● Action item: Repeat each of these records exactly.

[Stored data]
== Segment start ==

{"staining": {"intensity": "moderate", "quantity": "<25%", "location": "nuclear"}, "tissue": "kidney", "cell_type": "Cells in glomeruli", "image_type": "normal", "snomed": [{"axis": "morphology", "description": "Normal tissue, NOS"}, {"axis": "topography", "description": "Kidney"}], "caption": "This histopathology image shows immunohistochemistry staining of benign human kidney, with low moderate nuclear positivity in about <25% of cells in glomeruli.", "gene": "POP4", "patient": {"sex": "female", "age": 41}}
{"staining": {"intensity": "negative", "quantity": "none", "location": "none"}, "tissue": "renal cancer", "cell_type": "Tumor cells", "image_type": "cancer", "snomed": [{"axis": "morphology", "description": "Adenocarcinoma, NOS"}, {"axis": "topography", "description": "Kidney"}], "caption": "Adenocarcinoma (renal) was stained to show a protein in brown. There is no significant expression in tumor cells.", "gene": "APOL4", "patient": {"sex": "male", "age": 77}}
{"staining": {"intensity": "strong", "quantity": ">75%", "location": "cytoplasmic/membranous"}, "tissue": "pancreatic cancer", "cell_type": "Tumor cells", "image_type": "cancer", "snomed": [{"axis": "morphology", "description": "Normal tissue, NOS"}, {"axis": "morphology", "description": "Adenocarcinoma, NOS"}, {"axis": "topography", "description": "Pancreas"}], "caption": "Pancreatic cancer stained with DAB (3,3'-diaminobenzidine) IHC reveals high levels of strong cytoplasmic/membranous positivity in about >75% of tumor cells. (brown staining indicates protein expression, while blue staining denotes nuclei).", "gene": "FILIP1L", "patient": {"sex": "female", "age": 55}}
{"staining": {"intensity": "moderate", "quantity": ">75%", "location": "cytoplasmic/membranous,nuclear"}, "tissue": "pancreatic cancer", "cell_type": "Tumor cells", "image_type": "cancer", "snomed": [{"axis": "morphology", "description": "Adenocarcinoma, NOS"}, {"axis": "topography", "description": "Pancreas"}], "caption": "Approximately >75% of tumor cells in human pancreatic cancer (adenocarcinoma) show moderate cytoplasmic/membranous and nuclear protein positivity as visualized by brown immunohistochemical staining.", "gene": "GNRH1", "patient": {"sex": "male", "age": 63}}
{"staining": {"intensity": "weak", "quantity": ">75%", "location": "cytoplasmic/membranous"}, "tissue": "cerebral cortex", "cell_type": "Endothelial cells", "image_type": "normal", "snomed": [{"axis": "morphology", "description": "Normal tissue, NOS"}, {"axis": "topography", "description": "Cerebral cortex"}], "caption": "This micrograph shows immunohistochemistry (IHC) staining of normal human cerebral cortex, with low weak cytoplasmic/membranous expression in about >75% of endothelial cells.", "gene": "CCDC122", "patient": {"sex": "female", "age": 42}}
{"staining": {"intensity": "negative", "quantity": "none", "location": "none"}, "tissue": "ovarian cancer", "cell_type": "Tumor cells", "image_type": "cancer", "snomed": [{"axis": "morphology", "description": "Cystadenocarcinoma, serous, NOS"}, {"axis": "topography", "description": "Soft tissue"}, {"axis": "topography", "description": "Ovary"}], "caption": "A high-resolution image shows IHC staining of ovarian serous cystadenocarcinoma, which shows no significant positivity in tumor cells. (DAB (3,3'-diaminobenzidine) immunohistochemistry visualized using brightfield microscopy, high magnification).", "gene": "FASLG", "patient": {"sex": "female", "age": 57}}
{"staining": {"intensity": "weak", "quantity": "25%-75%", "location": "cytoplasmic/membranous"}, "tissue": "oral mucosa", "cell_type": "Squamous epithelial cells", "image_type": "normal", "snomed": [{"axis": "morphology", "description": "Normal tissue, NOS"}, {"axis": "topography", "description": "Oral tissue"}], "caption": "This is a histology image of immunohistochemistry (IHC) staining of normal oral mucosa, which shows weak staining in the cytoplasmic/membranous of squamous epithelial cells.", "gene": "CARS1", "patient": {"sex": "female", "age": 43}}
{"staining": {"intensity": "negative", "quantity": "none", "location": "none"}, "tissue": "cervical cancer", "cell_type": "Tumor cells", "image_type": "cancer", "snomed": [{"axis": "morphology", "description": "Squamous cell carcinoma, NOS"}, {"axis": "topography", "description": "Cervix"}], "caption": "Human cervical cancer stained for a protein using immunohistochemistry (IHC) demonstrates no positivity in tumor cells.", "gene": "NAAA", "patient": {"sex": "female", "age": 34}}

== Segment end ==

● Task result:
{"staining": {"intensity": "moderate", "quantity": "<25%", "location": "nuclear"}, "tissue": "kidney", "cell_type": "Cells in glomeruli", "image_type": "normal", "snomed": [{"axis": "morphology", "description": "Normal tissue, NOS"}, {"axis": "topography", "description": "Kidney"}], "caption": "This histopathology image shows immunohistochemistry staining of benign human kidney, with low moderate nuclear positivity in about <25% of cells in glomeruli.", "gene": "POP4", "patient": {"sex": "female", "age": 41}}
{"staining": {"intensity": "negative", "quantity": "none", "location": "none"}, "tissue": "renal cancer", "cell_type": "Tumor cells", "image_type": "cancer", "snomed": [{"axis": "morphology", "description": "Adenocarcinoma, NOS"}, {"axis": "topography", "description": "Kidney"}], "caption": "Adenocarcinoma (renal) was stained to show a protein in brown. There is no significant expression in tumor cells.", "gene": "APOL4", "patient": {"sex": "male", "age": 77}}
{"staining": {"intensity": "strong", "quantity": ">75%", "location": "cytoplasmic/membranous"}, "tissue": "pancreatic cancer", "cell_type": "Tumor cells", "image_type": "cancer", "snomed": [{"axis": "morphology", "description": "Normal tissue, NOS"}, {"axis": "morphology", "description": "Adenocarcinoma, NOS"}, {"axis": "topography", "description": "Pancreas"}], "caption": "Pancreatic cancer stained with DAB (3,3'-diaminobenzidine) IHC reveals high levels of strong cytoplasmic/membranous positivity in about >75% of tumor cells. (brown staining indicates protein expression, while blue staining denotes nuclei).", "gene": "FILIP1L", "patient": {"sex": "female", "age": 55}}
{"staining": {"intensity": "moderate", "quantity": ">75%", "location": "cytoplasmic/membranous,nuclear"}, "tissue": "pancreatic cancer", "cell_type": "Tumor cells", "image_type": "cancer", "snomed": [{"axis": "morphology", "description": "Adenocarcinoma, NOS"}, {"axis": "topography", "description": "Pancreas"}], "caption": "Approximately >75% of tumor cells in human pancreatic cancer (adenocarcinoma) show moderate cytoplasmic/membranous and nuclear protein positivity as visualized by brown immunohistochemical staining.", "gene": "GNRH1", "patient": {"sex": "male", "age": 63}}
{"staining": {"intensity": "weak", "quantity": ">75%", "location": "cytoplasmic/membranous"}, "tissue": "cerebral cortex", "cell_type": "Endothelial cells", "image_type": "normal", "snomed": [{"axis": "morphology", "description": "Normal tissue, NOS"}, {"axis": "topography", "description": "Cerebral cortex"}], "caption": "This micrograph shows immunohistochemistry (IHC) staining of normal human cerebral cortex, with low weak cytoplasmic/membranous expression in about >75% of endothelial cells.", "gene": "CCDC122", "patient": {"sex": "female", "age": 42}}
{"staining": {"intensity": "negative", "quantity": "none", "location": "none"}, "tissue": "ovarian cancer", "cell_type": "Tumor cells", "image_type": "cancer", "snomed": [{"axis": "morphology", "description": "Cystadenocarcinoma, serous, NOS"}, {"axis": "topography", "description": "Soft tissue"}, {"axis": "topography", "description": "Ovary"}], "caption": "A high-resolution image shows IHC staining of ovarian serous cystadenocarcinoma, which shows no significant positivity in tumor cells. (DAB (3,3'-diaminobenzidine) immunohistochemistry visualized using brightfield microscopy, high magnification).", "gene": "FASLG", "patient": {"sex": "female", "age": 57}}
{"staining": {"intensity": "weak", "quantity": "25%-75%", "location": "cytoplasmic/membranous"}, "tissue": "oral mucosa", "cell_type": "Squamous epithelial cells", "image_type": "normal", "snomed": [{"axis": "morphology", "description": "Normal tissue, NOS"}, {"axis": "topography", "description": "Oral tissue"}], "caption": "This is a histology image of immunohistochemistry (IHC) staining of normal oral mucosa, which shows weak staining in the cytoplasmic/membranous of squamous epithelial cells.", "gene": "CARS1", "patient": {"sex": "female", "age": 43}}
{"staining": {"intensity": "negative", "quantity": "none", "location": "none"}, "tissue": "cervical cancer", "cell_type": "Tumor cells", "image_type": "cancer", "snomed": [{"axis": "morphology", "description": "Squamous cell carcinoma, NOS"}, {"axis": "topography", "description": "Cervix"}], "caption": "Human cervical cancer stained for a protein using immunohistochemistry (IHC) demonstrates no positivity in tumor cells.", "gene": "NAAA", "patient": {"sex": "female", "age": 34}}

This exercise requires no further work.